Fleming, too, has moved on. “For women like me who find themselves on their own, meeting someone new is almost impossible, like a needle in a haystack. But I have a wonderful man in my life right now. It’s been a year and a half, I’m tremendously fortunate. It’s solid and just great.” Her eyes light up.

They met on a blind date. He is a lawyer who lives in Washington. “When you’re single, you depend on the kindness of your friends, and we were set up by Ann Patchett, the writer. As painful as it is, and somebody said that dating is 99 per cent failure, you have to have the courage to get out there. I wasn’t nervous, because I had no expectations. If you’re introduced to someone you’re dying to meet, that’s different.

“It’s been very easy, and the interesting thing is the difference. He’s not coming from a classical music background, but he’s very well educated and cultured. And there’s a great sense of humour too.” Suddenly she looks like a teenager.

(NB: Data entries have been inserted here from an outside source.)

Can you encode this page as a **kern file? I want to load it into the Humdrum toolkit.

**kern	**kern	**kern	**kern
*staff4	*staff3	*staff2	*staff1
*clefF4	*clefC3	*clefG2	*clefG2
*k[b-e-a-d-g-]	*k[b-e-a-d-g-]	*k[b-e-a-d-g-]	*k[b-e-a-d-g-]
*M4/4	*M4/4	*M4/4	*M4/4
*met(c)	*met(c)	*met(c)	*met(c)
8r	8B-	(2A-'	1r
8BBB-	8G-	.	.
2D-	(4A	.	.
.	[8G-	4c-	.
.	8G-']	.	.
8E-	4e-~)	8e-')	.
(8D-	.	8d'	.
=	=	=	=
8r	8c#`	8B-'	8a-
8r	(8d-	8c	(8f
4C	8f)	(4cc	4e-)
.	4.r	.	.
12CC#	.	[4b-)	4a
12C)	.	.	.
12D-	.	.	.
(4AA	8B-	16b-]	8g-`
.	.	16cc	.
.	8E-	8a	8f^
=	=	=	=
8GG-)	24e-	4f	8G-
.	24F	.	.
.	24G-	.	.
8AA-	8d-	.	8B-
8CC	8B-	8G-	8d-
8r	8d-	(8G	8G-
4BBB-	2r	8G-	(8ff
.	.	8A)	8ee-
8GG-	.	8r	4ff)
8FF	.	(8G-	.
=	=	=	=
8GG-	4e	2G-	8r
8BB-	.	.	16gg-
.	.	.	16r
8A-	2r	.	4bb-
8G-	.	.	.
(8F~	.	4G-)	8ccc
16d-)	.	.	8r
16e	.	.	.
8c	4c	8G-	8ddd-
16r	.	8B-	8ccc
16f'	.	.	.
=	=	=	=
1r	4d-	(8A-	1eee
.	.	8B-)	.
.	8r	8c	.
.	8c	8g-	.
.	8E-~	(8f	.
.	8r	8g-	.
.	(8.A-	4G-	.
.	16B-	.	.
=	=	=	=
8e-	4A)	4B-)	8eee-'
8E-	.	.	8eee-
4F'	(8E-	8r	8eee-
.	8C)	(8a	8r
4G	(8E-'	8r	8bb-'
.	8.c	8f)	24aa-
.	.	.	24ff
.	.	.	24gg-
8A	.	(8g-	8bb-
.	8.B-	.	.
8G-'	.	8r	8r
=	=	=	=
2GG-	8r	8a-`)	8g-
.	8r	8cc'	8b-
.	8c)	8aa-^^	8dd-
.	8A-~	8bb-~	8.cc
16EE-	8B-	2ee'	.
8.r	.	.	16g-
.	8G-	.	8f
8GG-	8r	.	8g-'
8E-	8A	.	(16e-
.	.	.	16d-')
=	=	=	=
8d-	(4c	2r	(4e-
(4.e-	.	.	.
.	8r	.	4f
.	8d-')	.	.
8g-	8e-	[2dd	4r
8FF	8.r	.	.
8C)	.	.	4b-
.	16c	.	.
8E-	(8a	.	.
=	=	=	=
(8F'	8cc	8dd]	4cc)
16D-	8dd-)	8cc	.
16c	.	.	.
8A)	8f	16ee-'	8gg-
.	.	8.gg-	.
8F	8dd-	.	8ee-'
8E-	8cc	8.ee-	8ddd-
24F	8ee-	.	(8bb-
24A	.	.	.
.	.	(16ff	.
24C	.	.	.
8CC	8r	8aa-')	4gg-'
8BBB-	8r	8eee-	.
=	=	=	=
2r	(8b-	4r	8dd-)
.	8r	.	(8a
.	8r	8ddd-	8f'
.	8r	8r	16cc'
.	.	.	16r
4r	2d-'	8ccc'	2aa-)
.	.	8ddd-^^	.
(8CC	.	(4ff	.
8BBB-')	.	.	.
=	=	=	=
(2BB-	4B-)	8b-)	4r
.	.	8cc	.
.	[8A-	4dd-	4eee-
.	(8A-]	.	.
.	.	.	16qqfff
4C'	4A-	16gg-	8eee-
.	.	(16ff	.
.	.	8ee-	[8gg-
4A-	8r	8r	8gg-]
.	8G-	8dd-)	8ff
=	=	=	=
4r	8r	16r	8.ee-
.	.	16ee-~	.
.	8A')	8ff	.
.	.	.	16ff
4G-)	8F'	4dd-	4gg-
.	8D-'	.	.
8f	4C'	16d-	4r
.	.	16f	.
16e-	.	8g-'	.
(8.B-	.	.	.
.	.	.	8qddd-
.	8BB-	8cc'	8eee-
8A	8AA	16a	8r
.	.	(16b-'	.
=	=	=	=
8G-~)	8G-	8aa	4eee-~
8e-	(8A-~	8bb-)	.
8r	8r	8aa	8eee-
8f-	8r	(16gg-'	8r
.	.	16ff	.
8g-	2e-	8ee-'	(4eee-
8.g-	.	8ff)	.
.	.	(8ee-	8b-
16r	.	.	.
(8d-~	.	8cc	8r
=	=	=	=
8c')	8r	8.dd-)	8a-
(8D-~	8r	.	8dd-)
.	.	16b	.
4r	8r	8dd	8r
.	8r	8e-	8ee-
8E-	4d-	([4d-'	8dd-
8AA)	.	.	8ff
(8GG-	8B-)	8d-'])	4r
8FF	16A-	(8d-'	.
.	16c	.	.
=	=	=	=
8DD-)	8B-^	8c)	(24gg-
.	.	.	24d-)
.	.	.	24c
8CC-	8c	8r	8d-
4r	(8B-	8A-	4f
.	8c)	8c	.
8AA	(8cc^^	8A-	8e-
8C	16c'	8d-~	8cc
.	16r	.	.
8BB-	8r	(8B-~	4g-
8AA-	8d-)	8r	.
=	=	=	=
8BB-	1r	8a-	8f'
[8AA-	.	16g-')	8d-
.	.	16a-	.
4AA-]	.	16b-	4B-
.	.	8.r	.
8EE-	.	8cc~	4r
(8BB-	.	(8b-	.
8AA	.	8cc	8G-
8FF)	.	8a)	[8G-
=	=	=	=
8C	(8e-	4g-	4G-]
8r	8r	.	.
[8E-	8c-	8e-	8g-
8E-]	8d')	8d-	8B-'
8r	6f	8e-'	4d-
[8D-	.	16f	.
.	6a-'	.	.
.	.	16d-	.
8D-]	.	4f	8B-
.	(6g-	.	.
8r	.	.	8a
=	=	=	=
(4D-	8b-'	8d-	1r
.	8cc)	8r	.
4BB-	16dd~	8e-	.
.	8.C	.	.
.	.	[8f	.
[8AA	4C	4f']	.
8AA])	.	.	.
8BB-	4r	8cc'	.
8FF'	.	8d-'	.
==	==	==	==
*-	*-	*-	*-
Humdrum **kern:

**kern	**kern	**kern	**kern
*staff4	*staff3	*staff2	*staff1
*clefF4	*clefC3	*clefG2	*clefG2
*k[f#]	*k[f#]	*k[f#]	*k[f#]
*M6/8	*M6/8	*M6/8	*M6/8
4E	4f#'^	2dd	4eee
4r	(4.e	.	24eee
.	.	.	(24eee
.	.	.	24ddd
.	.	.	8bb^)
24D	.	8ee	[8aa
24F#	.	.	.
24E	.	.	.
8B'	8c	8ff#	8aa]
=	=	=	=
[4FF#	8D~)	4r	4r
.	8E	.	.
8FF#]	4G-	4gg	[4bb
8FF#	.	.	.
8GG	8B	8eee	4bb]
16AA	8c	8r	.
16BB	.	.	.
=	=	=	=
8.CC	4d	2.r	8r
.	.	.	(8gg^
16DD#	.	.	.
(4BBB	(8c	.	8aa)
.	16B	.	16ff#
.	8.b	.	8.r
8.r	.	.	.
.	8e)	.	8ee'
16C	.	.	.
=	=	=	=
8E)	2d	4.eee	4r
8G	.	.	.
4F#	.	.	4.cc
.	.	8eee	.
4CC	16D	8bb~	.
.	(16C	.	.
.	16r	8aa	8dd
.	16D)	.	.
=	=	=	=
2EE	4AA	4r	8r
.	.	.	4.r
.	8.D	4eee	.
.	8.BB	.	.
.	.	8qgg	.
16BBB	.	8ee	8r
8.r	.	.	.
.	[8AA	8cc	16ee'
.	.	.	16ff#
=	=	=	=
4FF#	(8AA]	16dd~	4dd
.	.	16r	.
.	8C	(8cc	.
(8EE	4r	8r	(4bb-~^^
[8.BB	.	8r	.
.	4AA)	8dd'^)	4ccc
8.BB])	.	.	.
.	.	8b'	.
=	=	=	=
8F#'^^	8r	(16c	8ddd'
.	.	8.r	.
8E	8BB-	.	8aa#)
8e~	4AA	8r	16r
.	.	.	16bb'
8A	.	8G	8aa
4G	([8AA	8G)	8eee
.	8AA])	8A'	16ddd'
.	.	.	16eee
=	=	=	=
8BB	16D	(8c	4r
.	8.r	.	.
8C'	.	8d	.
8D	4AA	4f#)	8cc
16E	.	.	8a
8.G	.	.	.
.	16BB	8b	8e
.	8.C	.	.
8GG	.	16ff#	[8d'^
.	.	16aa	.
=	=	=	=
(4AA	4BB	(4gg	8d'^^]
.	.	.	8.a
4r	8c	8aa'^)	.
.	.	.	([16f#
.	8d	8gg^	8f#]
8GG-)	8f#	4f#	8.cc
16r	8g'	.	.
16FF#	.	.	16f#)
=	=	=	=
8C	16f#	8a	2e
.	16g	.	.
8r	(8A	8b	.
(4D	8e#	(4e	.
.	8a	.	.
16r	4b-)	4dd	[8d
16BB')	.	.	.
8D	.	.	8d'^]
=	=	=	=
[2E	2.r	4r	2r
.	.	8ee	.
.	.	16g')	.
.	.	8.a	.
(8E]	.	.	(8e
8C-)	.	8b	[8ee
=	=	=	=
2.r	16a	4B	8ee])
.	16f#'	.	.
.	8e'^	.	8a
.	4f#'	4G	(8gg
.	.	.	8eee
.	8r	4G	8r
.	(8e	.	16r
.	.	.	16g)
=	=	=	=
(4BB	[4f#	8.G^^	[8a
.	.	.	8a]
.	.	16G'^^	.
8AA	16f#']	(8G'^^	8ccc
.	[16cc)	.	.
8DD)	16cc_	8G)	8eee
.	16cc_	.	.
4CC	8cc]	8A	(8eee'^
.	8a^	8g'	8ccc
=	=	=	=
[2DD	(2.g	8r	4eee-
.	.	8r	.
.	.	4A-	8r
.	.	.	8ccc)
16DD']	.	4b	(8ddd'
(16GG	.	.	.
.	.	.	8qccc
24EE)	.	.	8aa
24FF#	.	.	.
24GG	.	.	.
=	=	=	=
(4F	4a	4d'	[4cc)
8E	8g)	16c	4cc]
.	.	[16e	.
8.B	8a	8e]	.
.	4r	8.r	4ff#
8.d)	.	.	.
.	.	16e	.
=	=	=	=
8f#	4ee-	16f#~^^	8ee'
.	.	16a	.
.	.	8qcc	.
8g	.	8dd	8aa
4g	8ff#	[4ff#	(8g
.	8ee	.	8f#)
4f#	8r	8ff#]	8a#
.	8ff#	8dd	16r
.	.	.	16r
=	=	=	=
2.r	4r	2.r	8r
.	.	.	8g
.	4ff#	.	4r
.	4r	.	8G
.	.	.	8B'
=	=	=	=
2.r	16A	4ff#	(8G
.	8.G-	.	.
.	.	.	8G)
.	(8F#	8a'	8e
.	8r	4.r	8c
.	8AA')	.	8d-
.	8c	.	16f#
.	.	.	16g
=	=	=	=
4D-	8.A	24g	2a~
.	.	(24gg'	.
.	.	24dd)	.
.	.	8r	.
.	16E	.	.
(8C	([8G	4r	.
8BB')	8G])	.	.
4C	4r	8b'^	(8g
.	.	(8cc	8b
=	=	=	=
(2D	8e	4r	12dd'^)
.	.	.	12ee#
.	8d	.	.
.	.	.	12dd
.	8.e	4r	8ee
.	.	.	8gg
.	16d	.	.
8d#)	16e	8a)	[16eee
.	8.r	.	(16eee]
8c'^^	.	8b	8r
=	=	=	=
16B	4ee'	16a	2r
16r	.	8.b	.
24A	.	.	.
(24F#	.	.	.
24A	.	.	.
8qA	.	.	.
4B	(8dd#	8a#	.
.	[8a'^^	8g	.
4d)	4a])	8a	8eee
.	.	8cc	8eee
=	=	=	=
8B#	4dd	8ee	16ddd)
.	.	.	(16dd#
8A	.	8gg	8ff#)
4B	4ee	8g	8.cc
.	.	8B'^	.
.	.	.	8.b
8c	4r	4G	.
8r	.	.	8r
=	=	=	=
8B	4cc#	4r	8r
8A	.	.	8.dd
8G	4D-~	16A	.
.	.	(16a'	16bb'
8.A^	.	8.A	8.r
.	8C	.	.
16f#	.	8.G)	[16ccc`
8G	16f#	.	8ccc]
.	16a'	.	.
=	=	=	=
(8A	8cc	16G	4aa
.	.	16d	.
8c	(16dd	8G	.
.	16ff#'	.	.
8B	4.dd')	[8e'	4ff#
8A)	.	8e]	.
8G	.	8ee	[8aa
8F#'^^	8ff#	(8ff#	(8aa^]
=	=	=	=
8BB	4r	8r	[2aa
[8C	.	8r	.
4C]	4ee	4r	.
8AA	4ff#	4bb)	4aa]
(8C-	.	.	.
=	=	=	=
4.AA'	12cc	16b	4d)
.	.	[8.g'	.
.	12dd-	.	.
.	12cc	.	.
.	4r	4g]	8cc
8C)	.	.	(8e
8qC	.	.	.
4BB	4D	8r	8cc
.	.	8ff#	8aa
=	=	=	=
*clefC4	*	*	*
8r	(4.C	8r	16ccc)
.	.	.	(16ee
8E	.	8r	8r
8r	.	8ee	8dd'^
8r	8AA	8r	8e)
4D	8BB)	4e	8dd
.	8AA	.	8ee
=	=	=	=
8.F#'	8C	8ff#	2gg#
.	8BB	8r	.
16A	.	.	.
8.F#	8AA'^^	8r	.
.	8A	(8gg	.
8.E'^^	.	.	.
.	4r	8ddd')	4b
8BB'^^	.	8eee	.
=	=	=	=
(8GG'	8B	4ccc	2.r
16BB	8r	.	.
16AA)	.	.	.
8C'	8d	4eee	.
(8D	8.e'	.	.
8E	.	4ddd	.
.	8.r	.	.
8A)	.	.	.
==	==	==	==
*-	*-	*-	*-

She knows her career won’t last for ever. Like athletes, opera singers have a shelf life: “It will either be a slow decline or happen abruptly, and giving up the opera stage will be tough. If my career was all I had, it would be very sad. But now finally I have a balance in my life. I have my family, my friends and a relationship. So I’m doing really well.” She knocks on wood on the table.

“And, of course, I’m taking a risk with this new venture. But every successful thing I’ve ever done, every turning point that ratcheted my career up another notch involved tremendous risk. People get bored if you don’t surprise them.”

You can bet there are a few more surprises to come.

Dark Hope is released on the Mercury label on Monday.